The simulation of electrical model of WBC is studied for specific range of dielectric permittivity between 7.119 and 12.814 F/m for a malignant cell membrane while the numerical value for the rest of the structural parts (cytoplasm and nucleus) of cell is kept constant. The simulation of electrical model of WBC cell is shown in Fig. 5. For a cell membrane electroporation process can occurs at low frequency as the entire external voltage applied to the cell is received by the cell membrane therefore inducing membrane voltage of about 0.5–1 V (Zimmermann and Neil 1996; Schoenbach et al. 2002). The electroporation method can take place in the interior parts of the cell at higher range of frequency which otherwise behave as an insulator (Zimmermann and Neil 1996; Schoenbach et al. 2002; Beebe et al. 2004). Figures 6 and 7 demonstrate the said phenomenon for the structural parts of the cell which depends upon the magnitude and duration of the external supply voltage. The MEMS capacitive sensor is non-invasive in nature; a given volume of WBC sample of unknown permittivity is placed inside the sensor and the resultant is in term of capacitance, shown by Table 3. The equivalent response of the senor output is represented in Fig. 8. From the output of micro sensor, quantitative analysis QC of blood cancer can be done (Eq. 8), where the output of micro sensor is denoted as Osensor, minimum sensor output below which WBC start transforming is denoted as ON, OC denotes the sensor output at which blood sample is totally malignant and scale is difference between ON and OC. Therefore quantitative analysis will help to find the amount Vaffected of blood sample infected with cancer (shown in Eq. 10).

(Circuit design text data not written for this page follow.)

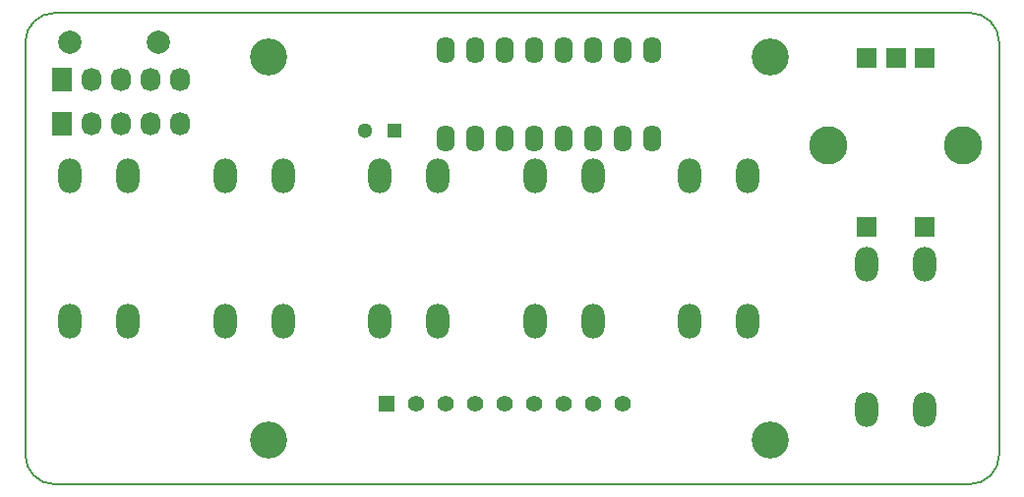
<source format=gts>
G04 #@! TF.FileFunction,Soldermask,Top*
%FSLAX46Y46*%
G04 Gerber Fmt 4.6, Leading zero omitted, Abs format (unit mm)*
G04 Created by KiCad (PCBNEW 4.0.2-4+6225~38~ubuntu14.04.1-stable) date jeu. 24 mars 2016 21:10:25 CET*
%MOMM*%
G01*
G04 APERTURE LIST*
%ADD10C,0.150000*%
%ADD11O,1.600000X2.300000*%
%ADD12R,1.727200X2.032000*%
%ADD13O,1.727200X2.032000*%
%ADD14R,1.750060X1.750060*%
%ADD15C,3.299460*%
%ADD16O,1.998980X2.999740*%
%ADD17R,1.300000X1.300000*%
%ADD18C,1.300000*%
%ADD19R,1.397000X1.397000*%
%ADD20C,1.397000*%
%ADD21C,1.998980*%
%ADD22C,3.200000*%
G04 APERTURE END LIST*
D10*
X168910000Y-88900000D02*
G75*
G03X166370000Y-86360000I-2540000J0D01*
G01*
X166370000Y-127000000D02*
G75*
G03X168910000Y-124460000I0J2540000D01*
G01*
X85090000Y-124460000D02*
G75*
G03X87630000Y-127000000I2540000J0D01*
G01*
X87630000Y-86360000D02*
G75*
G03X85090000Y-88900000I0J-2540000D01*
G01*
X85090000Y-124460000D02*
X85090000Y-88900000D01*
X166370000Y-127000000D02*
X87630000Y-127000000D01*
X168910000Y-88900000D02*
X168910000Y-124460000D01*
X87630000Y-86360000D02*
X166370000Y-86360000D01*
D11*
X121285000Y-89535000D03*
X123825000Y-89535000D03*
X126365000Y-89535000D03*
X128905000Y-89535000D03*
X131445000Y-89535000D03*
X133985000Y-89535000D03*
X136525000Y-89535000D03*
X139065000Y-89535000D03*
X139065000Y-97155000D03*
X136525000Y-97155000D03*
X133985000Y-97155000D03*
X131445000Y-97155000D03*
X128905000Y-97155000D03*
X126365000Y-97155000D03*
X123825000Y-97155000D03*
X121285000Y-97155000D03*
D12*
X88265000Y-95885000D03*
D13*
X90805000Y-95885000D03*
X93345000Y-95885000D03*
X95885000Y-95885000D03*
X98425000Y-95885000D03*
D12*
X88265000Y-92075000D03*
D13*
X90805000Y-92075000D03*
X93345000Y-92075000D03*
X95885000Y-92075000D03*
X98425000Y-92075000D03*
D14*
X157520640Y-90289380D03*
X160020000Y-90233500D03*
X162519360Y-90289380D03*
D15*
X154221180Y-97790000D03*
X165818820Y-97790000D03*
D14*
X157520640Y-104790240D03*
X162519360Y-104790240D03*
D16*
X93939360Y-100429060D03*
X93939360Y-112930940D03*
X88940640Y-112930940D03*
X88940640Y-100429060D03*
X107274360Y-100429060D03*
X107274360Y-112930940D03*
X102275640Y-112930940D03*
X102275640Y-100429060D03*
X120609360Y-100429060D03*
X120609360Y-112930940D03*
X115610640Y-112930940D03*
X115610640Y-100429060D03*
X133944360Y-100429060D03*
X133944360Y-112930940D03*
X128945640Y-112930940D03*
X128945640Y-100429060D03*
X147279360Y-100429060D03*
X147279360Y-112930940D03*
X142280640Y-112930940D03*
X142280640Y-100429060D03*
X157520640Y-120550940D03*
X157520640Y-108049060D03*
X162519360Y-108049060D03*
X162519360Y-120550940D03*
D17*
X116840000Y-96520000D03*
D18*
X114340000Y-96520000D03*
D19*
X116205000Y-120015000D03*
D20*
X118745000Y-120015000D03*
X121285000Y-120015000D03*
X123825000Y-120015000D03*
X126365000Y-120015000D03*
X128905000Y-120015000D03*
X131445000Y-120015000D03*
X133985000Y-120015000D03*
X136525000Y-120015000D03*
D21*
X96520000Y-88900000D03*
X88900000Y-88900000D03*
D22*
X106045000Y-90170000D03*
X106045000Y-123190000D03*
X149225000Y-90170000D03*
X149225000Y-123190000D03*
M02*

</source>
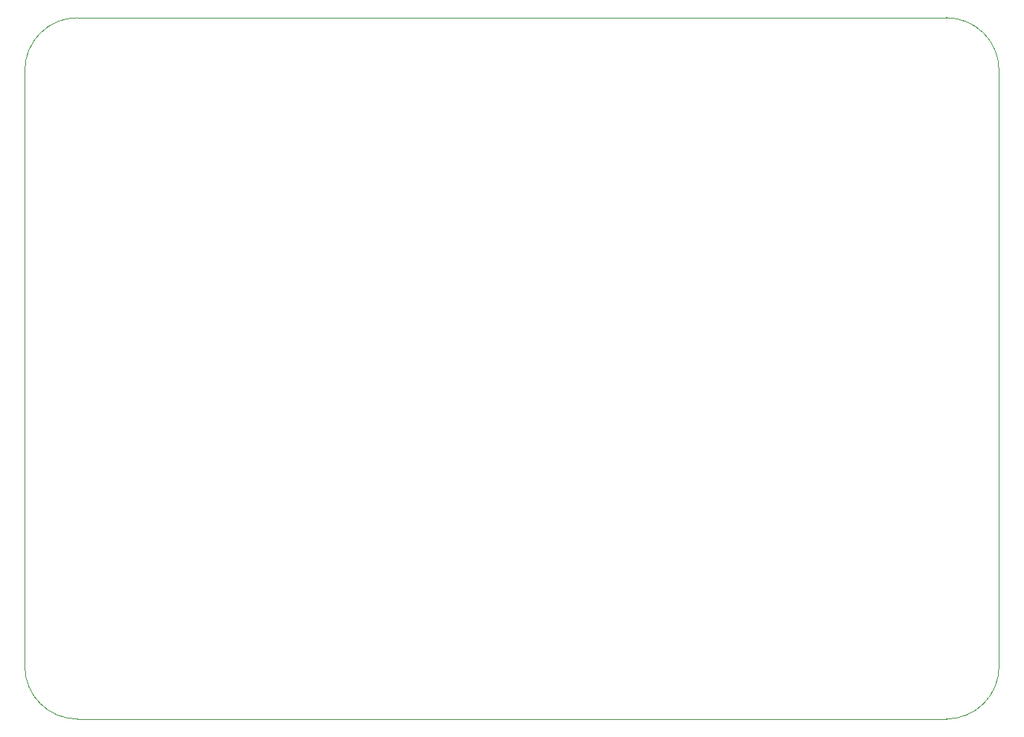
<source format=gbr>
G04 #@! TF.GenerationSoftware,KiCad,Pcbnew,(5.1.8)-1*
G04 #@! TF.CreationDate,2021-06-03T22:44:19-04:00*
G04 #@! TF.ProjectId,inkkeys,696e6b6b-6579-4732-9e6b-696361645f70,rev?*
G04 #@! TF.SameCoordinates,Original*
G04 #@! TF.FileFunction,Profile,NP*
%FSLAX46Y46*%
G04 Gerber Fmt 4.6, Leading zero omitted, Abs format (unit mm)*
G04 Created by KiCad (PCBNEW (5.1.8)-1) date 2021-06-03 22:44:19*
%MOMM*%
%LPD*%
G01*
G04 APERTURE LIST*
G04 #@! TA.AperFunction,Profile*
%ADD10C,0.100000*%
G04 #@! TD*
G04 APERTURE END LIST*
D10*
X202000000Y-60000000D02*
G75*
G02*
X208000000Y-66000000I0J-6000000D01*
G01*
X208000000Y-134000000D02*
G75*
G02*
X202000000Y-140000000I-6000000J0D01*
G01*
X103000000Y-140000000D02*
G75*
G02*
X97000000Y-134000000I0J6000000D01*
G01*
X97000000Y-66000000D02*
G75*
G02*
X103000000Y-60000000I6000000J0D01*
G01*
X97000000Y-134000000D02*
X97000000Y-66000000D01*
X202000000Y-140000000D02*
X103000000Y-140000000D01*
X208000000Y-66000000D02*
X208000000Y-134000000D01*
X103000000Y-60000000D02*
X202000000Y-60000000D01*
M02*

</source>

$$Q_{C} = \frac{{({\text{O}}_{\text{N}} - {\text{O}}_{\text{sensor}} ) \times 100}}{(Scale)}$$
(8)
$${\text{where}}\,\, {\text{Scale}} = {\text{O}}_{\text{N}} - {\text{O}}_{\text{C}}$$
(9)
$$V_{affected} = \frac{{Q_{c} \times V_{sample} }}{100}$$
(10)

where, \({\text{effective inner volume of sensor}} = V_{sample} = A \times h\), here h is the distance between two electrodes.

Fig. 5
figure 5

Simulation of electrical model of WBC

Fig. 6
figure 6

Cell membrane frequency response

Fig. 7
figure 7

Frequency response of cytoplasm and nucleus

Table 3 Capacitive MEMS sensor output
Fig. 8
figure 8

Response of capacitive sensor

7 Conclusion

In view of the fact that this work is limited to simulation only, but all the simulated result and response is verified with other literatures (Yang et al. 1999; Polevaya et al. 1999; Ermolina and Polevaya 2001; Ellappan and Sundararajan 2005; Shin et al. 2015). Proper treatment and curability from cancer greatly depends on early detection and identification of cancer. Present work deals with blood cancer detection depending on the electrical properties of WBC instead of biological ones which enables early detection of blood cancer. Additional study of electrical model of a WBC cell shows that at higher frequency above 20 MHz, internal organelles can be electroporated (Ellappan and Sundararajan 2005; Sahu et al. 2015, 2016a, b). Further partial derivation of Eq. (3) will output to Cole–Cole impedance model which can provide additional physiological information (Pethig 1987). The proposed capacitive sensor is non-invasive non-clinical easy to adopt system-on-chip whose sensitivity depends on it geometry. The stray capacitance associated with the capacitive sensor is measured while doing electrical characterization of sensor on Probe station platform. Probe station not only helps in determining stray capacitance but also helps in C–V measurements. Moreover, the same electroporation technique with different working conditions can be performed on erythrocytes for the detection of other diseases such as thrombosis, malaria, jaundice, diabetes, cancer and mellitus.